── DOCUMENT SEGMENT

Photo shows multiple Trachemys scripta (a potential vector) eggs with clinical signs of sea turtle egg fusariosis. (A-C)  The arrows show a white-to-gray, fuzzy fungal layer, representing hyphal mats, that surrounds the infected eggs. (D-E) The arrows show discoloration, in this case, gray spots, that are present on infected eggs.

Note. From Martínez-Ríos et al. (2025), Trachemys scripta eggs as part of a potential in vivo model for studying sea turtle egg fusariosis, licensed under CC BY 4.0.   https://creativecommons.org/licenses/by/4.0/


Known Species Affected:
Dermochelys coriacea
Caretta caretta
Chelonia mydas
Eretmochelys imbricata
Lepidochelys kempii
Lepidochelys olivacea
Natator depressus
Trachemys scripta

(Gleason et al., 2020:
Cause of Disease

Sea turtle egg fusariosis (STEF) is an emerging fungal disease that infects sea turtle eggs worldwide and is strongly associated with increased embryo mortality and reduced hatching success. The disease is caused by fungi belonging to the Fusarium solani species complex (FSSC), particularly Fusarium keratoplasticum (Fk) and Fusarium falciforme (Ff). These have been identified as the primary pathogens of STEF [11,5]. Certain Fusarium species, including Fk and Ff, can infect not only eggs but also multiple life stages of sea turtles [10]. Additionally, Fk and Ff can infect plants, marine animals, and humans [10,11,19]. These fungi have been detected in hospital environments and are known to cause infections such as keratitis, onychomycosis, and, in severe cases, widespread systemic infections [4,16].

The FSSC is a diverse fungal lineage that contains well over 60 species. These fungi are described as environmental saprophytes commonly found in soil, freshwater habitats, and plant debris. They obtain nutrients by decomposing organic matter [5,19]. Some species within this complex can act as pathogens by degrading eggshells and killing developing embryos. These fungi infect sea turtle eggs by forming a mycelial network (i.e., a web-like structure created by interconnecting hyphae) over the eggshell surface. These can degrade organic substrates and calcium carbonate, which weaken the eggshell and enable fungal hyphae to penetrate the egg and reach internal tissues. This is how necrotic lesions may develop, and certain species may produce mycotoxins that can diffuse into egg tissues, contributing to embryo mortality [9].

────

Please pick up the passage on sea turtle egg fusariosis where it stops and continue it.

── DATA EXCERPTS

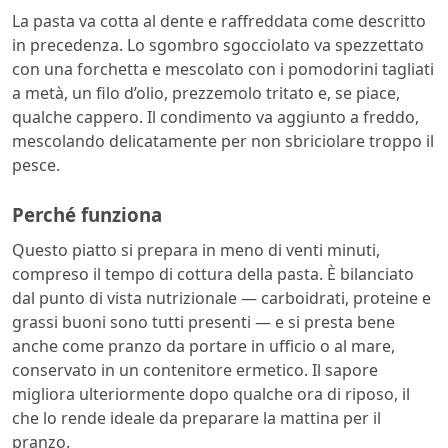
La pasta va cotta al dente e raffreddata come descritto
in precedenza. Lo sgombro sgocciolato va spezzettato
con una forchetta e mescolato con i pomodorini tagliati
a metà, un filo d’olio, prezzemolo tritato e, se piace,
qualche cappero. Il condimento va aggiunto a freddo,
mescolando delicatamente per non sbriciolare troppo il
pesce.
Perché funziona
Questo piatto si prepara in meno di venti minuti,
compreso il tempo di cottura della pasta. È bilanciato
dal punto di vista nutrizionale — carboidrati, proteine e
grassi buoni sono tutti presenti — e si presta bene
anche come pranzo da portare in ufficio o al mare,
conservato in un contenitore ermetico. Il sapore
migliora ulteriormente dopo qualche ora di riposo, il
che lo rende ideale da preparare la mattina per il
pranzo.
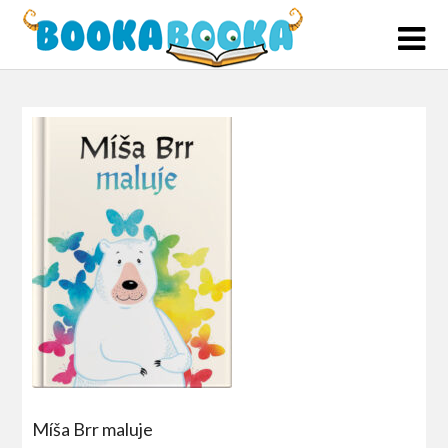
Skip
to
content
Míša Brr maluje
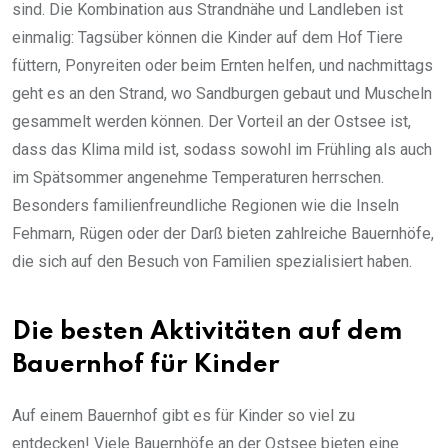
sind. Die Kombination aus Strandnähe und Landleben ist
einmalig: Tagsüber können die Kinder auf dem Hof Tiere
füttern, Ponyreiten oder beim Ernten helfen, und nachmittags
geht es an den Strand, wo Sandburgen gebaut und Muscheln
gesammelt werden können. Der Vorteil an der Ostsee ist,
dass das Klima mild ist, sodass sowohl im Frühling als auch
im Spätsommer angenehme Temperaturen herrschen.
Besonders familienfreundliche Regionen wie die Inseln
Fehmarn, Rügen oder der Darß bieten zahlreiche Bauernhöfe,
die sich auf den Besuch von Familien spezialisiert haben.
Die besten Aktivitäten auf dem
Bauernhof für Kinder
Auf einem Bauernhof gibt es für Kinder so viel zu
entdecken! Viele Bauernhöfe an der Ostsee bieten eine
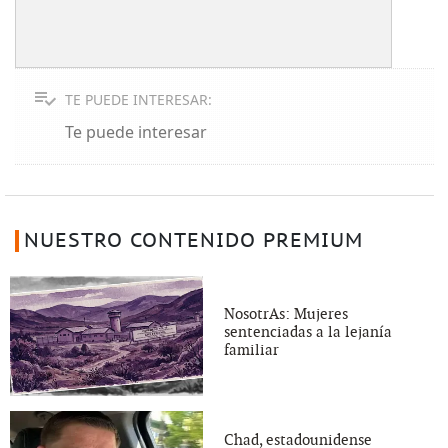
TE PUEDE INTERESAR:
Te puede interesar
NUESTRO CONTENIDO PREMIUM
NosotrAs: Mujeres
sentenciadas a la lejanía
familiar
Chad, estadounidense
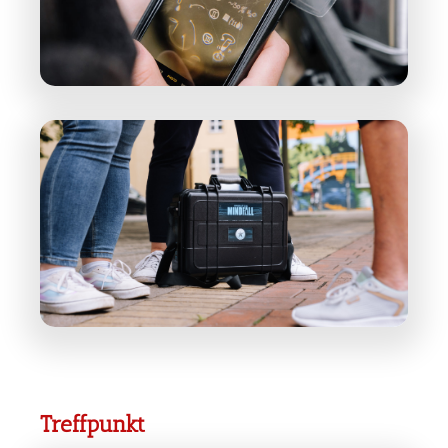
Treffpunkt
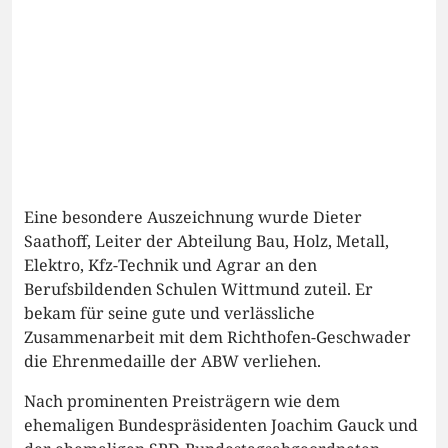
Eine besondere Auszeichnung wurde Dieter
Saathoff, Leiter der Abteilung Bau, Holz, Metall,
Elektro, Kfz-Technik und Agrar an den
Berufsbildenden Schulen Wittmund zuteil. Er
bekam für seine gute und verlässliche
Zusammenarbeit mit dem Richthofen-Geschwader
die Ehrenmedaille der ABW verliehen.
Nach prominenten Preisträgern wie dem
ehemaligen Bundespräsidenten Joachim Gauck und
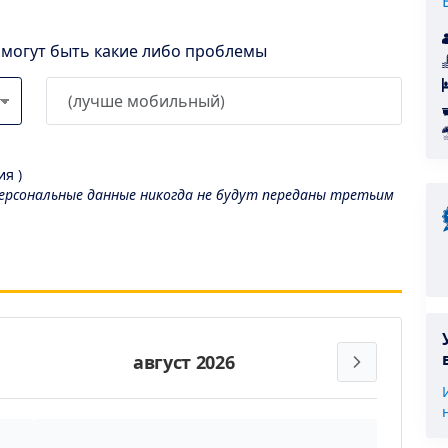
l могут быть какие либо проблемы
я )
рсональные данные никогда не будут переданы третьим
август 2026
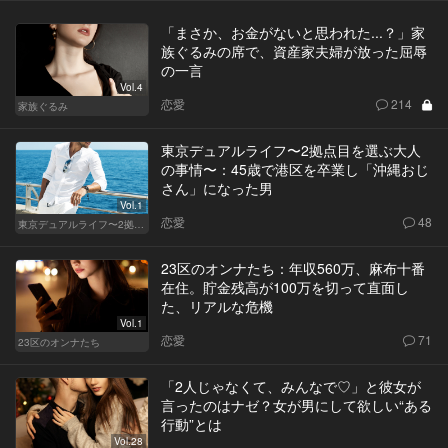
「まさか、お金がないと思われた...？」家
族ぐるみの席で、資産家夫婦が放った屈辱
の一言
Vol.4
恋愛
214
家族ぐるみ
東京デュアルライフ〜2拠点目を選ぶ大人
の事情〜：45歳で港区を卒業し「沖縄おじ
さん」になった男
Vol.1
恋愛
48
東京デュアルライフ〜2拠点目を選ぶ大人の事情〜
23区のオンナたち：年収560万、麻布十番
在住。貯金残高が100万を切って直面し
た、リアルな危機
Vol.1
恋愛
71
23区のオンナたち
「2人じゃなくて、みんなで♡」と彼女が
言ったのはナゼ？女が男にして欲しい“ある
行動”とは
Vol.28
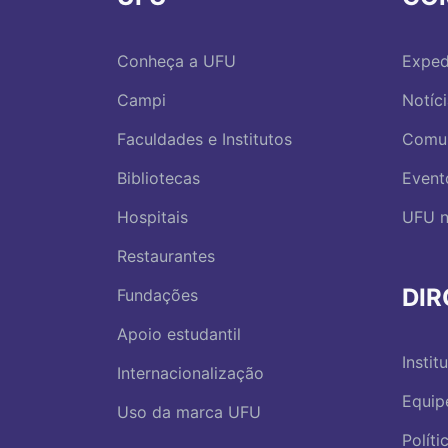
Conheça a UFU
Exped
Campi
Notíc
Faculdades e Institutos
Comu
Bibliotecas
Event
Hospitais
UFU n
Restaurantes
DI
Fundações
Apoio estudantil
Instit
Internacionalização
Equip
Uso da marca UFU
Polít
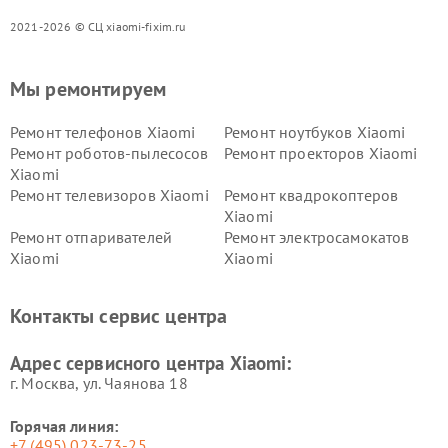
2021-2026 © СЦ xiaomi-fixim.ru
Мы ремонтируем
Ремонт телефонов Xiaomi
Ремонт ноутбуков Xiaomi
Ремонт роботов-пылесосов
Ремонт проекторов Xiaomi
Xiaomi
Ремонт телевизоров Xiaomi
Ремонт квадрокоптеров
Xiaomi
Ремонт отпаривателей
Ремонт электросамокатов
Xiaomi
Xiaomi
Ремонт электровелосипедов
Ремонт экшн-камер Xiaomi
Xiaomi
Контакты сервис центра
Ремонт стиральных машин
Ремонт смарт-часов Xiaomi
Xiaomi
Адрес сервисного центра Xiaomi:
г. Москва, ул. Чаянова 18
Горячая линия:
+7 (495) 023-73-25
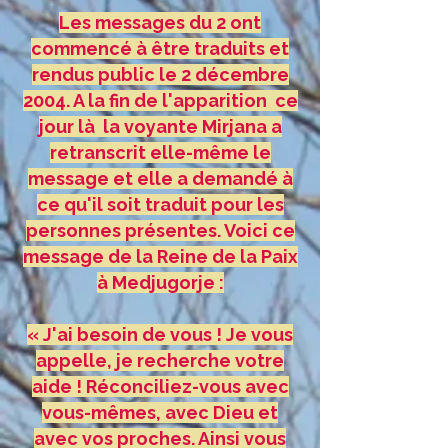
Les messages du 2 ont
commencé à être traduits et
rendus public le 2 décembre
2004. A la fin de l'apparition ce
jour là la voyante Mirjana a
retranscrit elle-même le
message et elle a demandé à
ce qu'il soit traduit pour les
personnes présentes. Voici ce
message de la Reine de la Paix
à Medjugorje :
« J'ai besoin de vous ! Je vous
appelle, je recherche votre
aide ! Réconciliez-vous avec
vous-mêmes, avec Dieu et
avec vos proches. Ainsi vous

────

## RESPONSE BELOW
History

Initial reports of pathogenic Fusarium species in the United States were mainly linked with plant diseases. The earliest occurrence was reported in 1953, when Fusarium root rot was affecting soybeans in Iowa [1]. Research later revealed that certain Fusarium species could also infect humans and animals. For example, Fk was among the species responsible for an outbreak of contact lens-associated fungal keratitis affecting users in Southeast Asia and North America from 2005 to 2006 [21].  

Solomon and Baird (1980), later cited in subsequent studies, provided one of the first reported correlations between fungal colonization of sea turtle eggs and developmental abnormalities [18]. Shortly after, a study looking into the causes of hatching failure within artificial and natural nests of sea turtle eggs, indicated the involvement of bacterial and fungal pathogens [22]. This led to the identification of Fusarium solani and others in the FSSC primary fungal pathogen [6,22]. Additionally, samples collected on Jekyll Island, Georgia between 2010 and 2012 detected FSSC species, predominantly Fk and Ff, in loggerhead sea turtle eggs. This represented the first detection in North America, providing further evidence for the global distribution of these fungal pathogens [2].

Clinical Signs and Progression

Figure 1.  Positive PCR results for Fusarium infection were found in yellow-spotted freshwater turtle eggs, including both asymptomatic (a,c,d) and symptomatic (b,d,f) eggs, as shown on the left. (c) An open asymptomatic egg with a dead embryo and hyphae present on the eye (arrow). (d) An open symptomatic egg with a dead embryo. (g) Hatchability estimates were assessed by visual inspection of the eggs and showed that eggs with signs of infection are less likely to hatch than those without visible signs.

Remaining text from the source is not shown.